We can construct a kind of hierarchy of decision-making mechanisms that ought to be in our minds when we seek answers to a nagging problems.  Near the top I would place the discovery process in legal proceedings. In advance of a trial, each side in criminal and civil cases has the opportunity and time to gather the facts and a full narrative.  Both sides can interview credible witnesses, subpoena documents and seek outside expertise.  A discovery process that is thorough, for example, is apt to use DNA evidence that can be help determine if a suspect could have committed an assault.

Serious investigative journalism has a similar process, often requiring two independent confirmations of an event before it can be reported.  The hearsay of one source is not enough.  Good examples of this process are found in the classic journalism sagas Spotlight (2015) and All the President’s Men (1976).  Spotlight seems especially accurate in telling the story of the Boston Globe’s research of coverups of child abuse committed by priests and church leaders in the Boston area.

Drug makers seeking to introduce a new medicine will typically need to show the efficacy of a treatment by doing some double-blind studies: tests of the proposed treatment administered to two comparable groups of patients, one getting a placebo, and the other receiving the treatment. In a double-blind study neither the patients nor clinicians administering the “meds” know whether they are handling the real stuff.  Will the experimental group get better? It’s usually a fair form of the experimental method to see if the new drug can outperform improvements triggered by the placebo effect in the ‘control’ group.

Among social scientists there is a great deal of fudging that turns correlational studies into unjustified conclusions that suggest causation.  Human research follows the general protocols of the hard sciences, even though human subjects are not easily isolated for study. For example, fast food restaurants in an area aren’t always the cause of high levels of obesity among the residents in a nearby neighborhood.  Some studies have asserted this claim with only an assumption of causation.

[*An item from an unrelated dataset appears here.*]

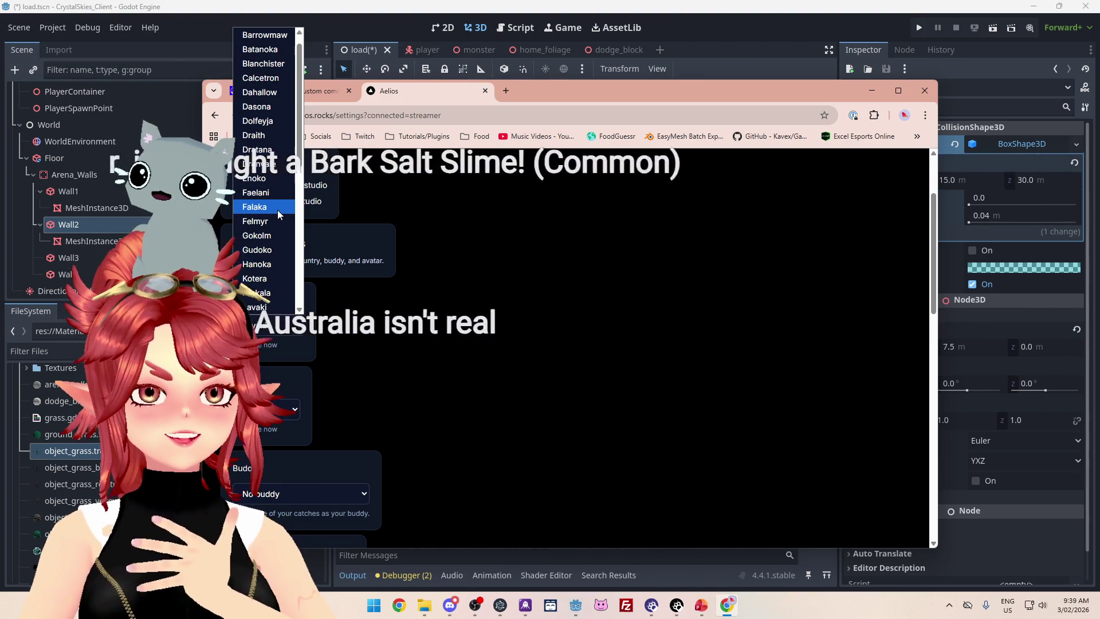
left_click(401, 330)
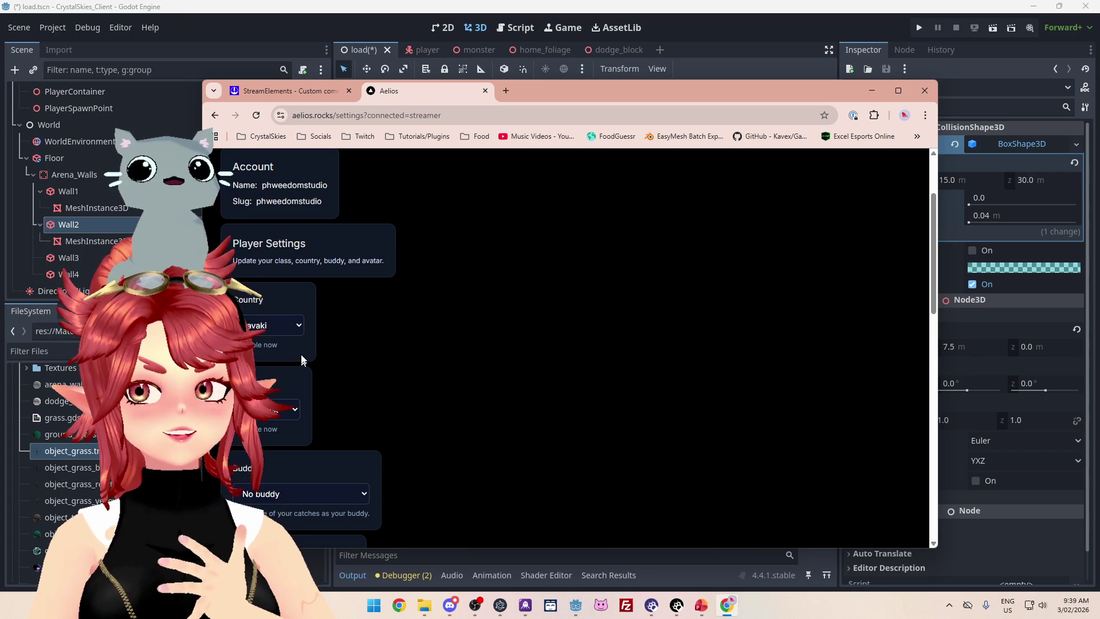
Open the Twitch channel page in a new tab from the Twitch bookmarks folder.
left_click(506, 90)
left_click(364, 135)
left_click(396, 160)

In many other realms we are usually open to a future leader who is doing a “listening tour” rather than a rally; or other figures who are prepared to make “reasonable inferences” or see significance in analogous situations. All are explicitly making room for logics that reserve space for more open-minded tests of a claim’s validity.

Near the bottom of the list we are left with a vast majority of public comments representing patterns of “motivated reasoning” or “confirmation bias.” These are common mental processes that allow acceptance of evidence or ideas only if they confirm what the perceiver already believes.